Find All Anagrams in a String medium

Problem Statement

Given two strings s and p, return an array of all the start indices of p's anagrams in s. You may return the answer in any order.

An anagram is a word or phrase formed by rearranging the letters of a different word or phrase, typically using all the original letters exactly once.

Example 1:

Input: s = "cbaebabacd", p = "abc" Output: [0,6] Explanation: The substring with start index = 0 is "cba", which is an anagram of "abc". The substring with start index = 6 is "bac", which is an anagram of "abc".

Example 2:

Input: s = "abab", p = "ab" Output: [0,1,2] Explanation: The substring with start index = 0 is "ab", which is an anagram of "ab". The substring with start index = 1 is "ba", which is an anagram of "ab". The substring with start index = 2 is "ab", which is an anagram of "ab".

Steps:

  1. Character Count for p: Create a dictionary (or a similar data structure) to store the frequency of each character in the string p.

  2. Sliding Window: Use a sliding window of size equal to the length of p to traverse s.

  3. Character Count for Window: For each window, create a dictionary to store the frequency of characters within that window.

  4. Comparison: Compare the frequency dictionaries of p and the current window. If they are identical, it means the window contains an anagram of p. Add the start index of the window to the result list.

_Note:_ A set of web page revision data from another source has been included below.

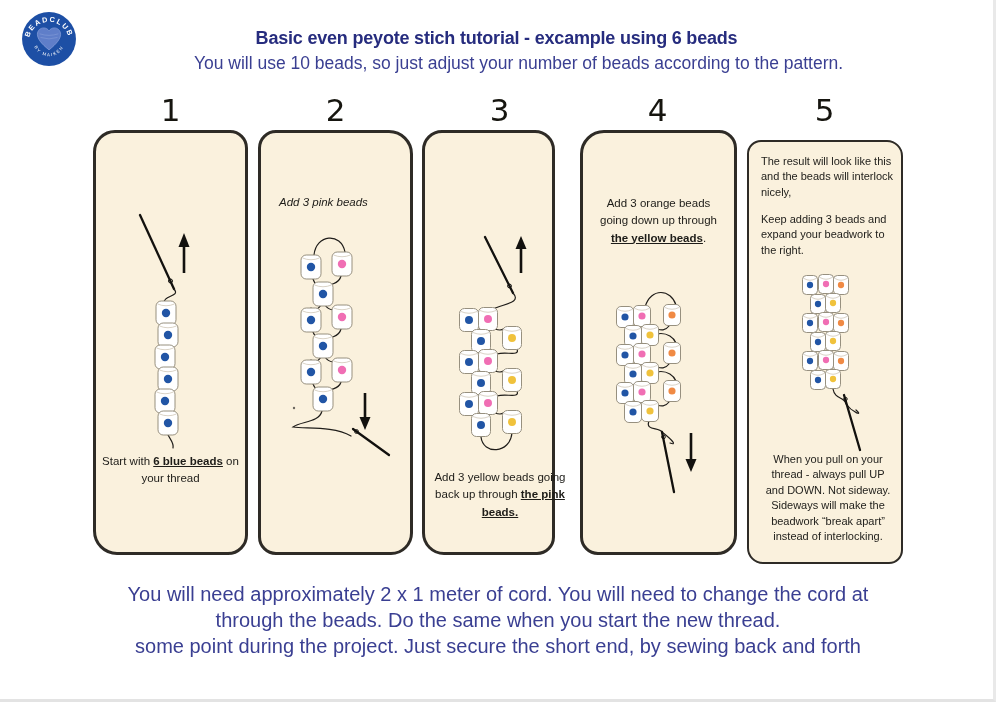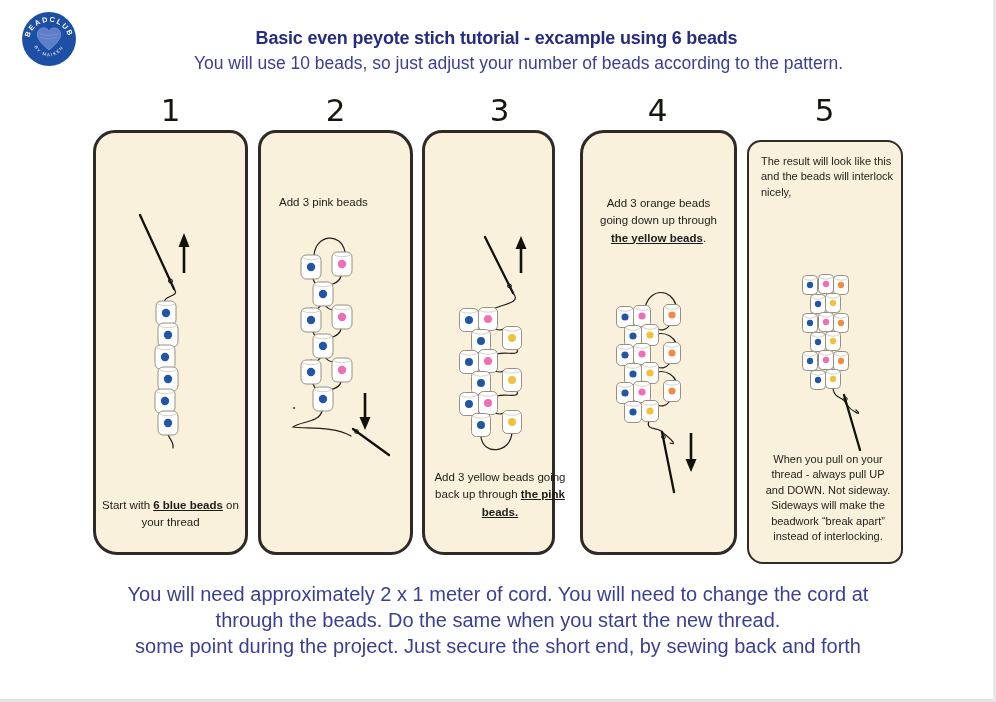--- a/index.html
+++ b/index.html
@@ -27,21 +27,21 @@
   }
   .panel {
     position:absolute; background:#faf1dd; border:3px solid #2e2b26;
   }
   .panel svg.diagram { position:absolute; left:0; top:0; }
   .cap {
     position:absolute; font-size:11.5px; line-height:1.5; color:#1d1c18;
     text-align:center;
   }
   .cap b, .cap strong { font-weight:bold;text-decoration:underline; }
-  .plabel { position:absolute; font-size:11.5px; color:#1d1c18; text-align:center; }
+  .plabel { position:absolute; font-size:11.5px; color:#1d1c18; text-align:center;font-style:italic; }
   .p5txt {
     position:absolute; font-size:11px; line-height:1.4; color:#23221e;
     text-align:left;
   }
   .footer {
     position:absolute; left:88px; top:581px; width:820px; text-align:center;
     font-size:20px; line-height:26px; color:#3a3f92; font-stretch:condensed;
   }
   .thread { fill:none; stroke:#1f1d1a; stroke-width:1.2; stroke-linecap:round; }
   .needle { stroke:#12110e; stroke-width:2.3; stroke-linecap:round; }
@@ -117,21 +117,21 @@
             <path d="M -8.5 -9 Q 0 -5.5 8.5 -9" fill="none" stroke="#cfc7b6" stroke-width="0.8"></path>
             <circle r="4.2" fill="#2155a5"></circle>
           </g>
           <g transform="translate(72,290)">
             <rect x="-10" y="-12" width="20" height="24" rx="5.2" fill="#ffffff" stroke="#97907f" stroke-width="1"></rect>
             <path d="M -8.5 -9 Q 0 -5.5 8.5 -9" fill="none" stroke="#cfc7b6" stroke-width="0.8"></path>
             <circle r="4.2" fill="#2155a5"></circle>
           </g>
         </g>
     </svg>
-    <div class="cap" style="left:6px; top:320px; width:137px;margin-top:44px;"><span>Start with </span><b>6 blue beads</b><span> on your thread</span></div>
+    <div class="cap" style="left:6px; top:320px; width:137px;"><span>Start with </span><b>6 blue beads</b><span> on your thread</span></div>
   </div>
 
   <div class="panel" style="left:258px; top:130px; width:155px; height:425px; border-radius:18px 24px 22px 18px;">
     <svg class="diagram" width="149" height="419" viewBox="0 0 149 419" xmlns="http://www.w3.org/2000/svg">
       <path class="thread" d="M53,122 C55,101 80,99 84,119
                M52,146 C55,154 59,154 61,150 M80,143 C78,151 67,153 64,151
                M60,172 C56,178 52,178 50,175 M64,172 C68,178 76,178 79,176
                M52,199 C55,206 59,206 61,203 M80,196 C78,204 67,206 64,204
                M60,224 C56,230 52,230 50,227 M64,224 C68,230 76,230 79,228
                M52,251 C55,258 59,258 61,255 M80,249 C78,256 67,258 64,256
@@ -454,20 +454,21 @@
             <circle r="3.15" fill="#2155a5"></circle>
           </g>
           <g transform="translate(84,237)">
             <rect x="-7.5" y="-9.5" width="15" height="19" rx="3.9000000000000004" fill="#ffffff" stroke="#97907f" stroke-width="1"></rect>
             <path d="M -6 -6.5 Q 0 -3 6 -6.5" fill="none" stroke="#cfc7b6" stroke-width="0.8"></path>
             <circle r="3.15" fill="#f0c23c"></circle>
           </g>
         </g>
     </svg>
     <div class="p5txt" style="left:12px; top:12px; width:134px;">The result will look like this and the beads will interlock nicely,</div>
+    <div class="p5txt" style="left:12px; top:70px; width:134px;">Keep adding 3 beads and expand your beadwork to the right.</div>
     <div class="p5txt" style="left:14px; top:310px; width:130px;text-align:center;">When you pull on your thread - always pull UP and DOWN. Not sideway. Sideways will make the beadwork “break apart” instead of interlocking.</div>
   </div>
 
   <div class="footer">
     <div>You will need approximately 2 x 1 meter of cord. You will need to change the cord at</div>
     <div>through the beads. Do the same when you start the new thread.</div>
     <div>some point during the project. Just secure the short end, by sewing back and forth</div>
   </div>
 
 </div>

  5. Sliding: Move the window one position to the right. Efficiently update the character counts in the window dictionary instead of recalculating for each window.

Explanation

The core idea is to use a sliding window technique coupled with efficient character counting. Instead of repeatedly counting characters for every substring, we update the counts incrementally as the window slides. This drastically reduces the time complexity. We use dictionaries to store character frequencies because dictionaries provide efficient O(1) average-case lookup, insertion, and deletion.

Code

from collections import Counter

def findAnagrams(s: str, p: str) -> list[int]:
    """
    Finds all anagrams of p in s using a sliding window and character counting.
    """
    ns, np = len(s), len(p)
    if ns < np:
        return []

    p_count = Counter(p)  # Count character frequencies in p
    s_count = Counter()   # Count character frequencies in the sliding window

    output = []
    # sliding window on the string s
    for i in range(ns):
        s_count[s[i]] += 1  # Add character to the window

        # remove the leftmost character if the window size exceeds that of p
        if i >= np:
            if s_count[s[i - np]] == 1:
                del s_count[s[i - np]]
            else:
                s_count[s[i - np]] -= 1

        # compare character counts of window and p
        if p_count == s_count:
            output.append(i - np + 1)

    return output

Complexity

  • Time Complexity: O(N), where N is the length of string s. We iterate through s only once. Dictionary operations (lookup, insertion, deletion) are on average O(1).

  • Space Complexity: O(1). The space used by the Counter dictionaries is bounded by the size of the alphabet (26 for lowercase English letters), which is constant. The output list can have at most O(N) elements in the worst case (all substrings are anagrams), but this is still considered O(1) relative to the input size.